How the Ring Magazine has failed boxing

By Jason Peck: The Ring Magazine once claimed that their championship policy would clear up the chaos and confusion sown by a multitude of the much-maligned “alphabet soup” titles. And people believed them. To many, the Ring is the one sanctioning body beyond reproach.

But I’ve been hearing a lot lately about who’s truly the best at welterweight – is it Floyd Mayweather, or the winner of the upcoming bout between Miguel Cotto and Antonio Margarito? Should we regard Cotto-Margarito as the battle for the real welterweight title – whatever “real” may be?

Why the confusion? Floyd Mayweather owns Ring Magazine’s championship belt at 147, the holder of the title recognized by such aficionados as Max Kellerman, ESPN and Oscar De La Hoya – the promoter who owns it. It’s time to face facts – for all their big talk about cleaning up the sport, the Ring belt inevitably fails to make a difference.

I checked the Ring website, and found only three instances where a champion can be stripped:

* For retiring.
* For moving up in weight.
* For losing the belt in the ring.

That’s it. Failing to defend against credible opposition – one of the most egregious failure a fighter can make – is not one of them.

If the Ring rankings can clear up the confusion, please explain this division. Mayweather has consistently failed to fight an actual welterweight since winning the Ring belt from Carlos Manuel Baldomir. He moved up to 154 to fight Oscar De La Hoya, then made 140-pound Ricky Hatton move up in weight so that Floyd could knock him out. All the while, Mayweather dodged welterweights like Margarito, Cotto, Paul Williams and Carlos Quintana.
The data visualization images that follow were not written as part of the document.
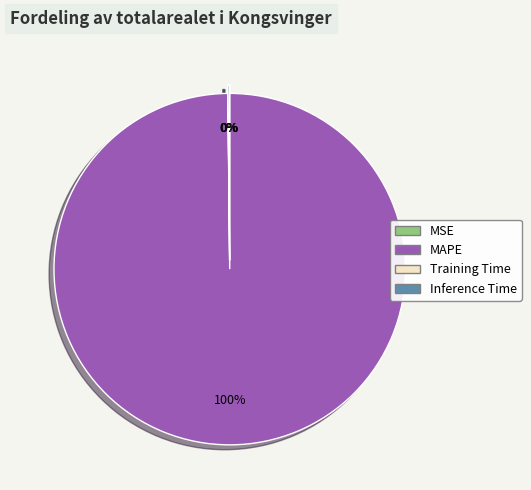

To the nearest percent, what is the average slice percentage?

25%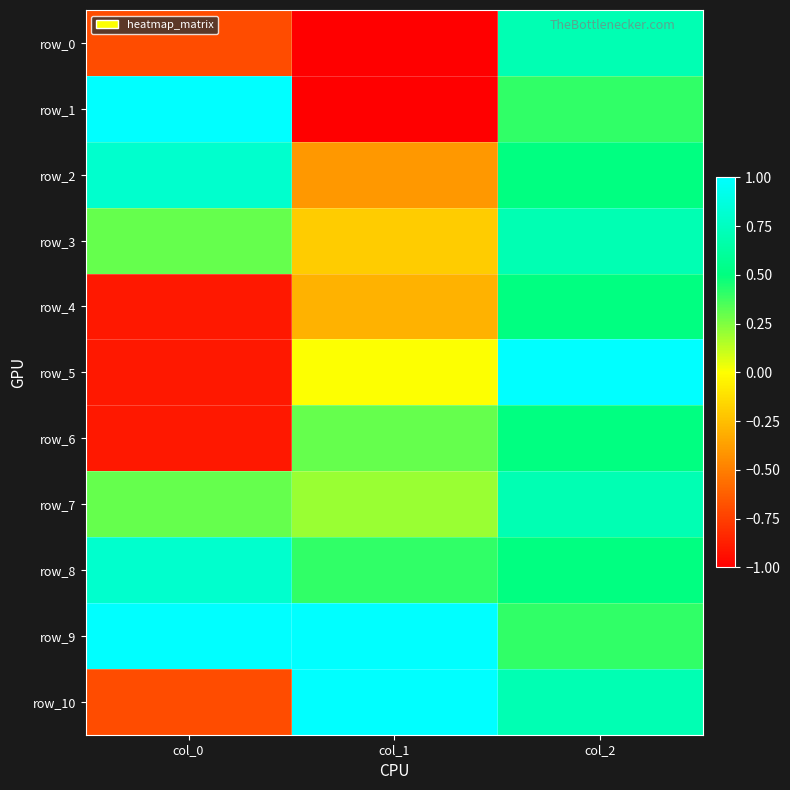

True or false: row_2 has a value of -0.4 at col_1.

True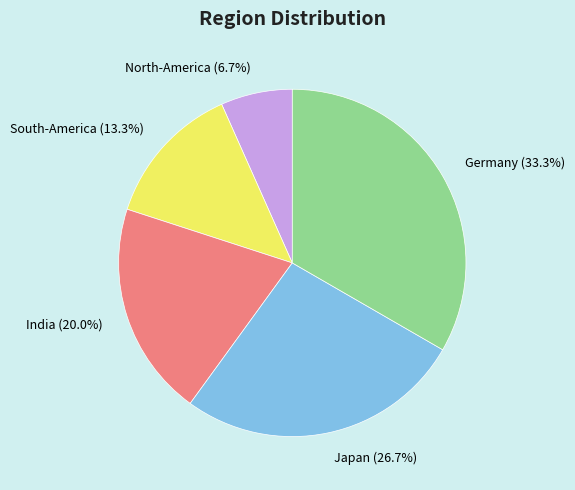

How many slices are in this pie chart?

5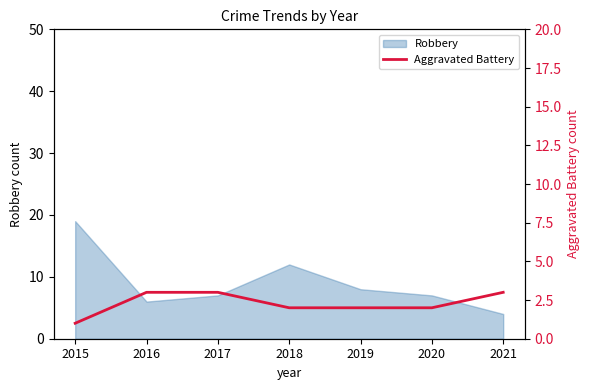

Where is Robbery nearest to the value 11?

2018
And yet people still don’t get it. I can’t go more than three seconds on this website without some moron trumpeting the Ring ratings like they were carved into stone tablets, and beyond reproach like the Quran. The Ring gets to escape criticism just because it’s the Ring Magazine. Ask the average East Sider why Floyd gets away with this, and they still launch into the same tired rant against alphabet titles like the WBC, which Floyd also holds.

But they ignore the crucial fact: The Ring belt has also failed here, and perhaps failed even harder than the WBC.

That’s because the WBC could strip a fighter for failing to defend, but choose not to. Once you win a Ring belt, however, you’re not obligated to fight any worthwhile challengers.

Obviously, Ring has a reason for doing this. The alphabets continually take a lot of heat for forcing popular fighters to defend against unpopular, seemingly inept mandatories. But in a world where name recognition counts for everything, sometimes that’s the only way that fighters like that ever get their shot.

It seems like the Ring assumes a champion will always step to the plate and fight his top contender. But what if the champion doesn’t want to fight the best? What if he just wants to milk it? This magazine’s belts will inevitably be as meaningless as the others unless they lay the law down.

And no, I’m not promoting the alphabets. They’re stupid, inconsistent and need some serious work to gain real credibility. But the Ring’s claim that it can save boxing is arrogant. If the Ring’s really all about saving this sport, it’ll respond when someone asks hard questions and improve.

Until then, it’s just another problem.